Flow: Run the built-in selftest, review popup errors, use Recheck after fixing configuration, and open troubleshooting pages for known failure modes.
Output: Clear readiness status for API, database, ATT&CK/ATLAS data, and optional enrichment keys.
26. Prepare Executive Or Maintainer Evidence
Question: How can I show that the tool is maintainable and ready for review?
Flow: Use release notes, selftest output, screenshots, sample datasets, API docs, PDF exports, and validation pages to show installation, functionality, and limitations.

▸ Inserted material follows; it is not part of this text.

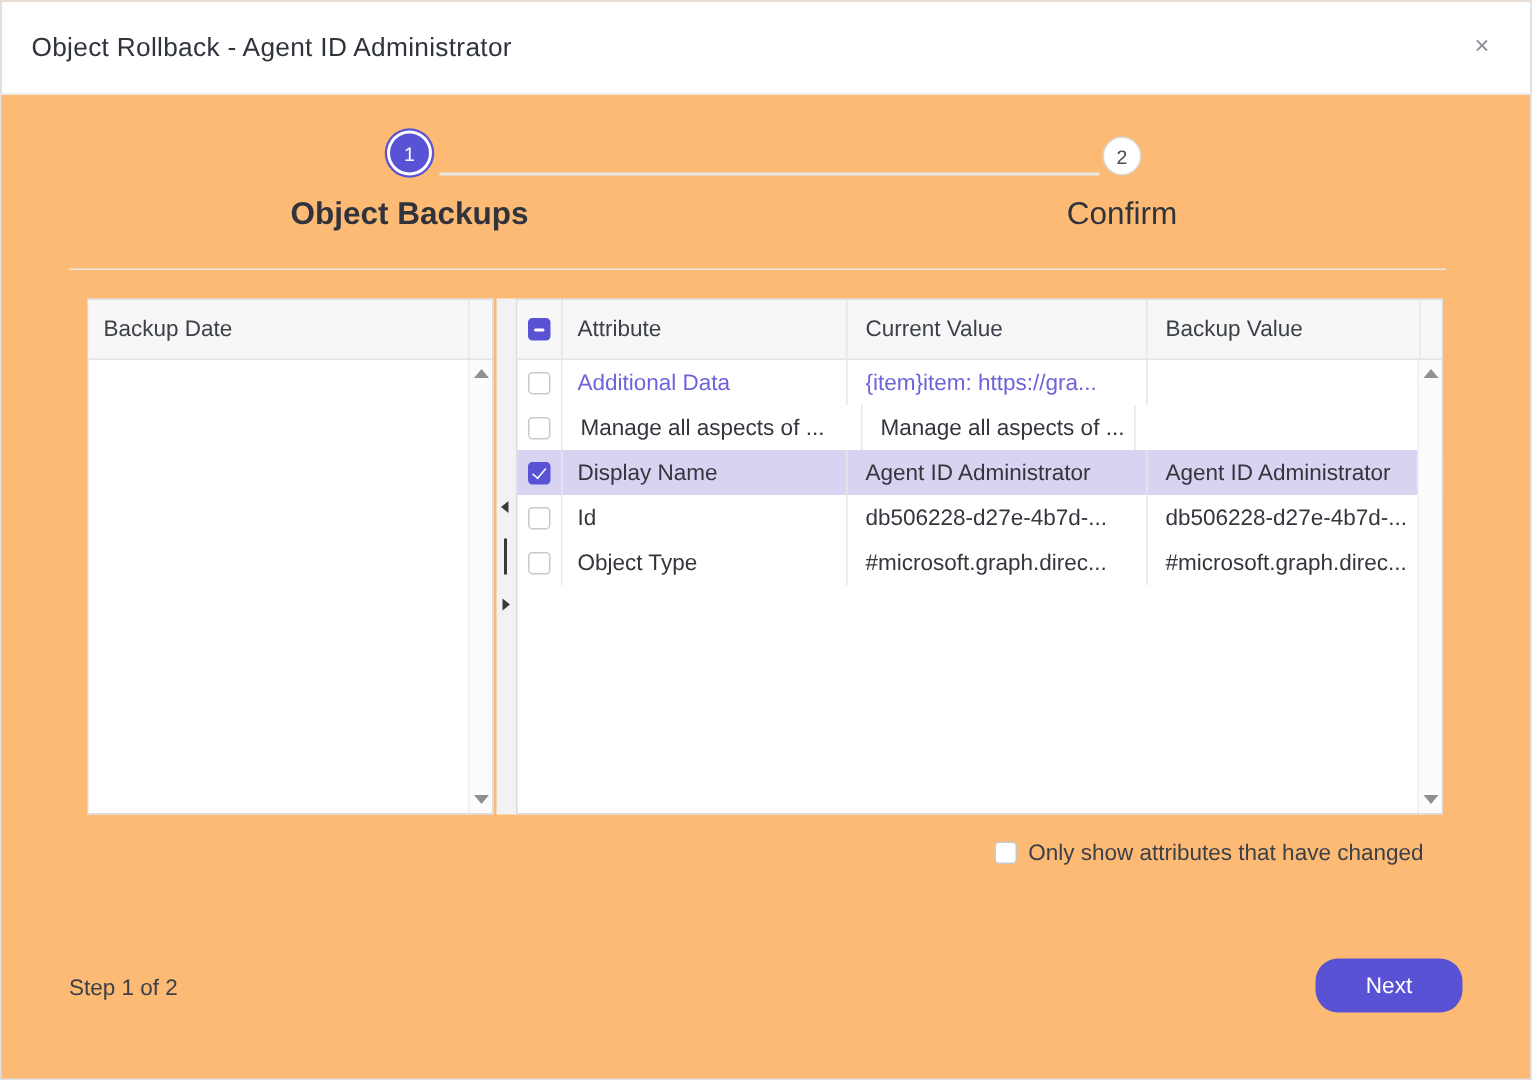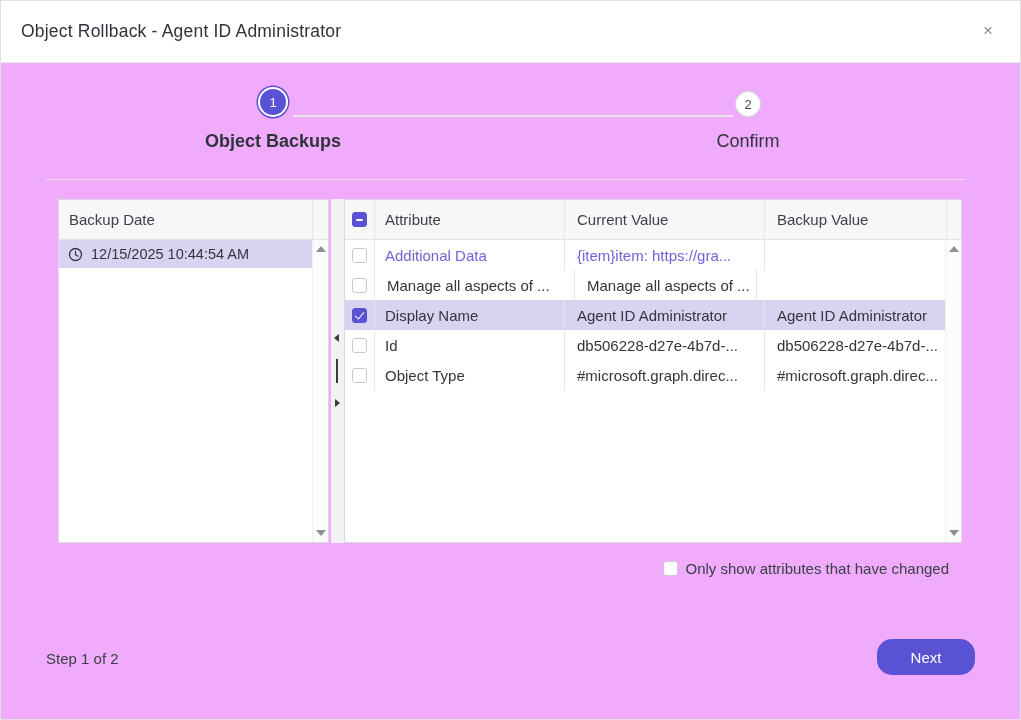"Object Rollback - Agent ID" .dialog { background: #f0abfc -> #fdba74 }
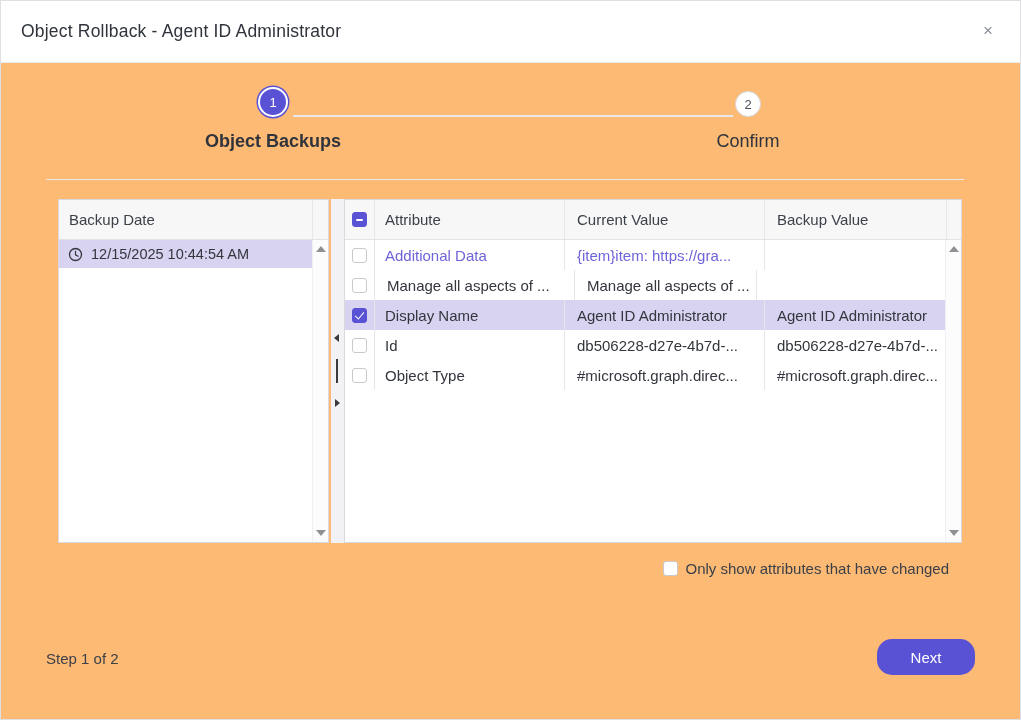"Object Backups" .step-label { font-size: 18px -> 21px }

Output: Evidence package for GitHub release notes, external validation, publication, or stakeholder review.
Capability Map
| Capability | Use Cases |
|---|---|
| AI report extraction | 1, 2, 3, 4, 19, 20, 23, 24 |
| ATT&CK Navigator and layers | 1, 5, 6, 7, 8, 9, 21 |
| Actor and campaign comparison | 3, 4, 8, 9, 21, 22 |
| Sector intelligence | 8, 9 |
| IOC Library | 10, 11, 12, 14, 15, 16, 19 |
| External enrichment | 12, 13, 17, 18 |
| STIX/TAXII/MISP workflows | 15, 16 |
| Detection engineering handoff | 5, 7, 17, 18, 24 |
| Operations and pipeline | 2, 19, 24, 26 |
| Deployment reliability | 23, 25, 26 |
Recommended Starting Paths
For CTI analysts: start with use cases 1, 3, 8, 10, and 21.
For detection engineers: start with use cases 5, 6, 7, 17, and 18.
For SOC and IR teams: start with use cases 2, 4, 11, 12, 19, and 24.
For platform reviewers: start with use cases 15, 16, 23, 25, and 26.